The children I teach have one thing in common. They love computer games.
"What did you do last night?" "Played computer games."
"Did you do anything fun on the weekend?" "Video games."
"Did you go anywhere?" "A PC room with my friends."
"What are your hobbies?" "Gaming."
Ok, guys, I get it...
But how can it be the main leisure activity? Humans, especially children, need touch and social interaction. Enter multi-player gaming. Thousands of players compete in battles like Starcraft. Top Korean players are paid wages of professional sports players!
A minority are even addicted, sacrificing jobs and interpersonal relationships.
Do the games encourage violence? My guess is no. Doom, the ultimate Generation X game, was blamed for the Columbine tragedy. The boys played incessantly in the days leading up to the massacre. But it's obvious to me that they were desensitized. Period.

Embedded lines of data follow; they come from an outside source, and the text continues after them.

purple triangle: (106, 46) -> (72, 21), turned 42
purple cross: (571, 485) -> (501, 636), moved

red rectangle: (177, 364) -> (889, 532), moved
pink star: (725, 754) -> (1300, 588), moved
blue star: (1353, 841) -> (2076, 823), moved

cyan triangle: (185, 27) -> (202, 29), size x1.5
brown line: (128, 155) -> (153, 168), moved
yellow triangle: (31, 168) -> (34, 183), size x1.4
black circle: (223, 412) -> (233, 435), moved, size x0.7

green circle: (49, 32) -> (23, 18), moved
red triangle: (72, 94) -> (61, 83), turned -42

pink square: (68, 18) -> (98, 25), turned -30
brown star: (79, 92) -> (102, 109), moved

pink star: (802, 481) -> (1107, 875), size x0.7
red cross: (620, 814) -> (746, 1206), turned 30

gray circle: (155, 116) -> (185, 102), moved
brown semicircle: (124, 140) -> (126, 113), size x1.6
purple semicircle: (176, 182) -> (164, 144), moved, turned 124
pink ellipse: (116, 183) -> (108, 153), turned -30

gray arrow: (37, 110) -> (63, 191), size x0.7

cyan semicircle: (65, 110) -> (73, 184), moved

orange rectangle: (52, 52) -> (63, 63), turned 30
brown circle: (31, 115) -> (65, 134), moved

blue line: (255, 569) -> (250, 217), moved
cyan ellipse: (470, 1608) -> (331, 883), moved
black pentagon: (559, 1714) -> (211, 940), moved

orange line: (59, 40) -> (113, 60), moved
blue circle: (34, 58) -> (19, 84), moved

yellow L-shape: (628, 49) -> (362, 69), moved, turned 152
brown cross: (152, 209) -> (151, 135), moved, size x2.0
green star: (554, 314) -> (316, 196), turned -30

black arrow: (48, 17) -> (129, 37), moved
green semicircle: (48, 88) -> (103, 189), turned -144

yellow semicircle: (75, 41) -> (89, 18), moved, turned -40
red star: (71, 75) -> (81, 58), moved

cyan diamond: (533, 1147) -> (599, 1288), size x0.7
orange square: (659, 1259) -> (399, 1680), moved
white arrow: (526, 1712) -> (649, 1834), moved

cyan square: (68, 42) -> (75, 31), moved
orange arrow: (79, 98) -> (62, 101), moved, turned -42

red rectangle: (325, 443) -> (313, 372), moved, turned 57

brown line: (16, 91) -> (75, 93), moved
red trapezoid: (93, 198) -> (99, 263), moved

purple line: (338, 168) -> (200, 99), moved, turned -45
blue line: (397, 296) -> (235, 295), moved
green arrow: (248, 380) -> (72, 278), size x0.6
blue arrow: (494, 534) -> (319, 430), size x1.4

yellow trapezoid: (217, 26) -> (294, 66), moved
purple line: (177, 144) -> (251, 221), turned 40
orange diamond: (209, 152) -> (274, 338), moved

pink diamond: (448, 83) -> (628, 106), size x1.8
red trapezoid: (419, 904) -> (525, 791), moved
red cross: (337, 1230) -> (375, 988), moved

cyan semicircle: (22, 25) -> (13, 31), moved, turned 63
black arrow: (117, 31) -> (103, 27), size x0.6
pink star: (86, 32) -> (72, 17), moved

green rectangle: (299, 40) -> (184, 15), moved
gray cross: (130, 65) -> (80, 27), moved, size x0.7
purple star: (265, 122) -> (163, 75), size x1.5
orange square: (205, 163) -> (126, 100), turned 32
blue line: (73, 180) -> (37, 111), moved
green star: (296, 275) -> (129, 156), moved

Mothers may look over their son's shoulder and see horrific bloodshed, but there are mental games at play. A program I saw on the Discovery Channel questioned why the players need the outpouring of emotion. I agree that that is the question.
I'd say the popularity of video games in Korea can be linked to the crazes of portable TV players, cell phones, engrossing dramas and norebang. Even drinking. Kids are stressed out from the pressures of school. They don't want to think. They'd much rather nest in front of the computer screen and forget the stresses of daily life.